Your instructions »
Every line of the listing below should be written out exactly, minus its images.

Dataset section »
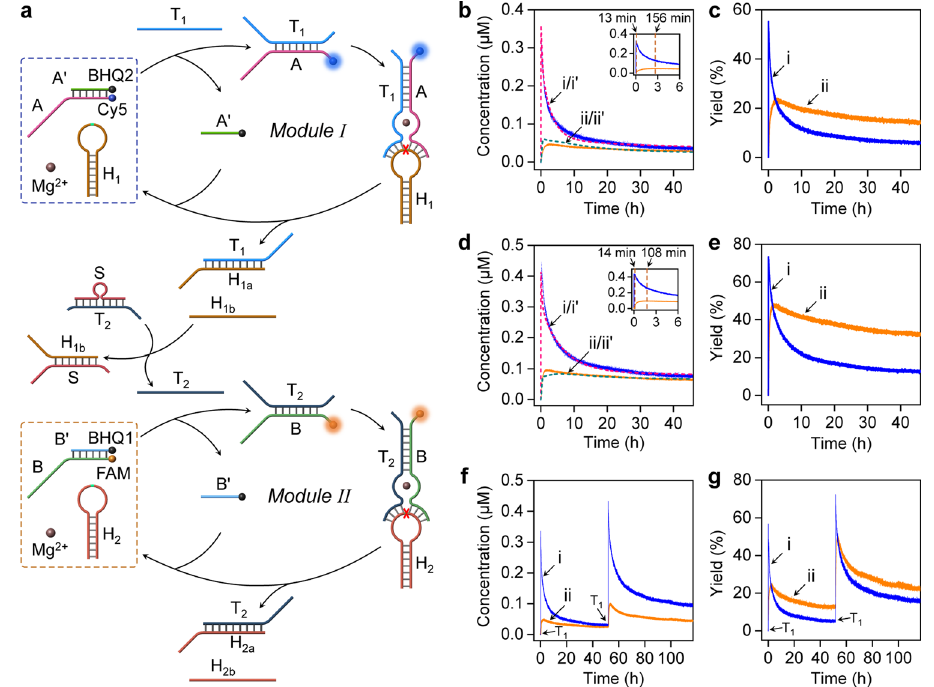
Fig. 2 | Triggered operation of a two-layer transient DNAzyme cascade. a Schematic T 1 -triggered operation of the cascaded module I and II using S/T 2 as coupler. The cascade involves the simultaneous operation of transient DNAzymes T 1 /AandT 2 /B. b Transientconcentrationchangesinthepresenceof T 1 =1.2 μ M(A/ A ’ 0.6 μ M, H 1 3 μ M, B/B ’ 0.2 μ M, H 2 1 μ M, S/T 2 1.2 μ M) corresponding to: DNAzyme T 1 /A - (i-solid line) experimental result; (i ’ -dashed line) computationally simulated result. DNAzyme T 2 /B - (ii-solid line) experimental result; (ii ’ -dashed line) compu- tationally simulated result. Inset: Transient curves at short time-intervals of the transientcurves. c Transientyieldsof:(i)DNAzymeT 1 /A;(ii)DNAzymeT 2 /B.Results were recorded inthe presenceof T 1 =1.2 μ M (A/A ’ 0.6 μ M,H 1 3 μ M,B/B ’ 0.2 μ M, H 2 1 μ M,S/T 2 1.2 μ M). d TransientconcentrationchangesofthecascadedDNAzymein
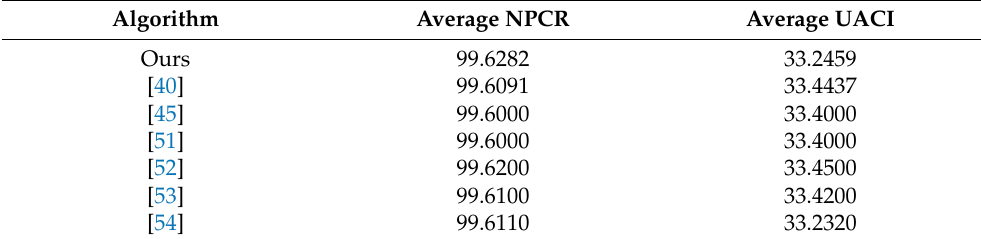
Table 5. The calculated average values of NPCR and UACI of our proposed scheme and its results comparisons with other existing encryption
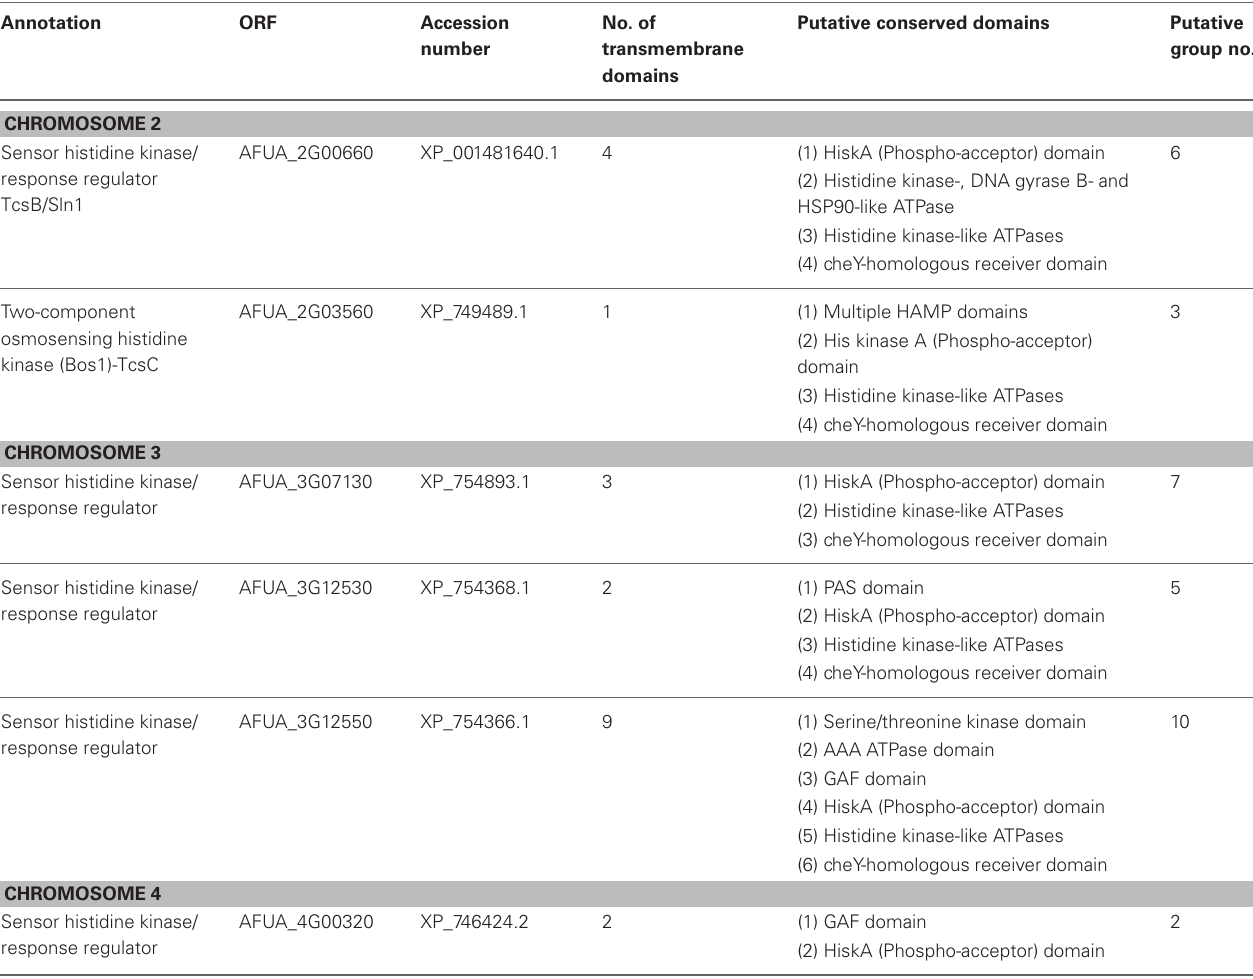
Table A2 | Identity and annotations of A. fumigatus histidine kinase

Output for this exercise »
Fig. 2 | Triggered operation of a two-layer transient DNAzyme cascade. a Schematic T 1 -triggered operation of the cascaded module I and II using S/T 2 as coupler. The cascade involves the simultaneous operation of transient DNAzymes T 1 /AandT 2 /B. b Transientconcentrationchangesinthepresenceof T 1 =1.2 μ M(A/ A ’ 0.6 μ M, H 1 3 μ M, B/B ’ 0.2 μ M, H 2 1 μ M, S/T 2 1.2 μ M) corresponding to: DNAzyme T 1 /A - (i-solid line) experimental result; (i ’ -dashed line) computationally simulated result. DNAzyme T 2 /B - (ii-solid line) experimental result; (ii ’ -dashed line) compu- tationally simulated result. Inset: Transient curves at short time-intervals of the transientcurves. c Transientyieldsof:(i)DNAzymeT 1 /A;(ii)DNAzymeT 2 /B.Results were recorded inthe presenceof T 1 =1.2 μ M (A/A ’ 0.6 μ M,H 1 3 μ M,B/B ’ 0.2 μ M, H 2 1 μ M,S/T 2 1.2 μ M). d TransientconcentrationchangesofthecascadedDNAzymein
Table 5. The calculated average values of NPCR and UACI of our proposed scheme and its results comparisons with other existing encryption
Table A2 | Identity and annotations of A. fumigatus histidine kinase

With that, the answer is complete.